What you need to do:
From the records below, find each line with the string "lines" and copy it.

Supplied records:
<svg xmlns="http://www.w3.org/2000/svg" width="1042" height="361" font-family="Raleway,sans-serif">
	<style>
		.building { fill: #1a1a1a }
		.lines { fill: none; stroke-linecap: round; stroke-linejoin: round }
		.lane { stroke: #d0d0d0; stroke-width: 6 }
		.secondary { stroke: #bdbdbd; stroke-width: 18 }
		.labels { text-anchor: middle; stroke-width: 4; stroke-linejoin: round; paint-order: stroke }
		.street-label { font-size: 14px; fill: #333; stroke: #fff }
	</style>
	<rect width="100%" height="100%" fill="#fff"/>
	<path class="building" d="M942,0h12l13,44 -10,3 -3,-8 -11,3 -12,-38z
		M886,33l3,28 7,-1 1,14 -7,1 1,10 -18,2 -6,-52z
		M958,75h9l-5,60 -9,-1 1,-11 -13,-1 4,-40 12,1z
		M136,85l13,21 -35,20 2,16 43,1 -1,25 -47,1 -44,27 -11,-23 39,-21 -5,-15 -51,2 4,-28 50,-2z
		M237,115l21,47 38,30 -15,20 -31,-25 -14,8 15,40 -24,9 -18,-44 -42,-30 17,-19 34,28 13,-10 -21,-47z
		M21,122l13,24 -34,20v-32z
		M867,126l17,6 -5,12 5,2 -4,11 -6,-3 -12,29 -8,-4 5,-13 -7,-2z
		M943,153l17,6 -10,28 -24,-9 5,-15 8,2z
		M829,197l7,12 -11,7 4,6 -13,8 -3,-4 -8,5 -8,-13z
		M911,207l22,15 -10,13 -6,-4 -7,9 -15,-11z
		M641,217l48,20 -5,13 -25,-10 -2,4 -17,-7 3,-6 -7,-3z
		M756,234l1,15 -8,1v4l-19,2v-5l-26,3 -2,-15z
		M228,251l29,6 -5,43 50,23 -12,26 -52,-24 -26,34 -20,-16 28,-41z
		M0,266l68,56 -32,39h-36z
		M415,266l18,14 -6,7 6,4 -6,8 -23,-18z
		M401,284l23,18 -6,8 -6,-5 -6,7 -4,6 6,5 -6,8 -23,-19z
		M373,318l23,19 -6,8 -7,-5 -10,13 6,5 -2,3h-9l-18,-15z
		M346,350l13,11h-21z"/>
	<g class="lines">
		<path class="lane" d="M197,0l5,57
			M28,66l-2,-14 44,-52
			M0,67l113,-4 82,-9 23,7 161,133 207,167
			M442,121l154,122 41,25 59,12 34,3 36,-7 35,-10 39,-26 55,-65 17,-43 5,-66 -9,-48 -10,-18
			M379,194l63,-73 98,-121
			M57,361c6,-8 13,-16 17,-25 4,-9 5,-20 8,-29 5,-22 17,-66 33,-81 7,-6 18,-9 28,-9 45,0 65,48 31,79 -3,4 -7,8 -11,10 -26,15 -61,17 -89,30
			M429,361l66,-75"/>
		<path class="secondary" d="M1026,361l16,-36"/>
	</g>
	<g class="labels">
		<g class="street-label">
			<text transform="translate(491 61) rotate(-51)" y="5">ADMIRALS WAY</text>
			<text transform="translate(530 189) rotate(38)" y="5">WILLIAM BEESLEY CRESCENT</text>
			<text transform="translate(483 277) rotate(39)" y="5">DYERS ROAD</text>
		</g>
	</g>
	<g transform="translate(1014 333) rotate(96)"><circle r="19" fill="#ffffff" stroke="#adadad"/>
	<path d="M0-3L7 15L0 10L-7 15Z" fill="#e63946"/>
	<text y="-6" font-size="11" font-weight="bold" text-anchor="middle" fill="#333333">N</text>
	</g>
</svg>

Answer box:
		.lines { fill: none; stroke-linecap: round; stroke-linejoin: round }
	<g class="lines">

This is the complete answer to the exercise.